Mit der Mitgliedsbuch-Neuausgabe (MBNA) stehen wir vor einer großen Herausforderung. Die letzte Ausgabe neuer Mitgliedsbücher liegt zehn Jahre zurück. Das heißt: Wir haben mit der Durchführung keine aktuellen Erfahrungen mehr und uns fehlt ein Überblick über die organisatorischen Strukturen unserer Partei. Wir merken aber, dass viele unserer Leitungen aus unterschiedlichen Gründen überfordert sind, uns Kader fehlen und wir einiges, was wir uns vornehmen, nicht schaffen.

Mit der MBNA stellen wir uns drei Aufgaben: Wir müssen neue Mitgliedsbücher ausgeben, damit die Zettelwirtschaft aufhört – das ist die technische Seite der MBNA.

Wir müssen die organisationspolitischen Stärken und Schwächen unserer Partei kennen. Dazu haben wir beschlossen, mit jedem Mitglied ein Gespräch zu führen. Wir wollen aber auch in den Grundorganisationen und Bezirken über unsere Leitungsstrukturen diskutieren. Ziel ist es, einen organisationspolitischen Überblick über unsere Partei zu bekommen und Verbesserungspotenzial zu erkennen, um in Zukunft unsere politischen Aktivitäten besser mit unseren Möglichkeiten abzustimmen – das ist die Seite der politischen Analyse.

Auf dem 25. Parteitag haben wir neben der MBNA den Antrag „In der Klasse wirken“ beschlossen. Damit haben wir uns die Entwicklungsaufgabe gestellt, dass wir als Partei wieder stärker eine Partei der Arbeiterklasse werden müssen.

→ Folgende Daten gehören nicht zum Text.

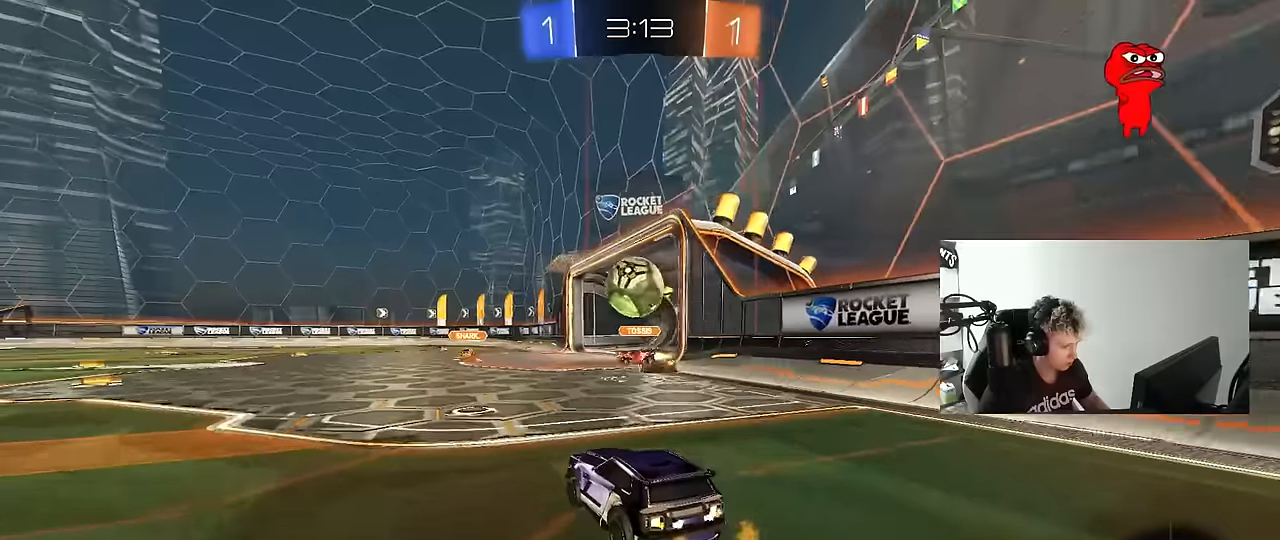
{"keys": ["d", "space"], "mouse": ["left"], "mouse_move": "still", "events": [[16, "mouse_left", "up"], [200, "a", "down"], [350, "a", "up"], [400, "d", "down"], [483, "mouse_left", "down"], [483, "space", "down"], [483, "w", "up"]]}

Das bezieht sich sowohl auf die Zusammensetzung unserer Partei, auf ihre Verankerung in der Klasse, aber auch auf ihre politische Orientierung, auf die Vertretung von Klasseninteressen in Betrieb und Kommune – das ist die dritte Seite der MBNA, die Seite der Entwicklungsperspektive, der langfristigen Aufstellung der DKP für den Kampf um die Macht in unserem Land.

Eine Partei neuen Typs

„Die Entwicklung von Klassenbewusstsein ist die Aufgabe einer Kommunistischen Partei. (…) Im Klassenkampf wächst das Klassenbewusstsein, wächst auch die Einsicht, dass individuelle Interessen sich nicht vor das gemeinsame Klasseninteresse drängen dürfen, dass Solidarität die Voraussetzung für den Erfolg der Machtlosen und Unterdrückten ist. (…) Die Kommunistische Partei muss in sich die Formen eines Parteilebens entwickeln, die diese Einheit von Erkenntnis, Haltung und Handeln hervorbringen. Kommunistinnen und Kommunisten können nur die kämpferische Avantgarde der Gesellschaft sein, wenn sie auch deren theoretische Avantgarde sind.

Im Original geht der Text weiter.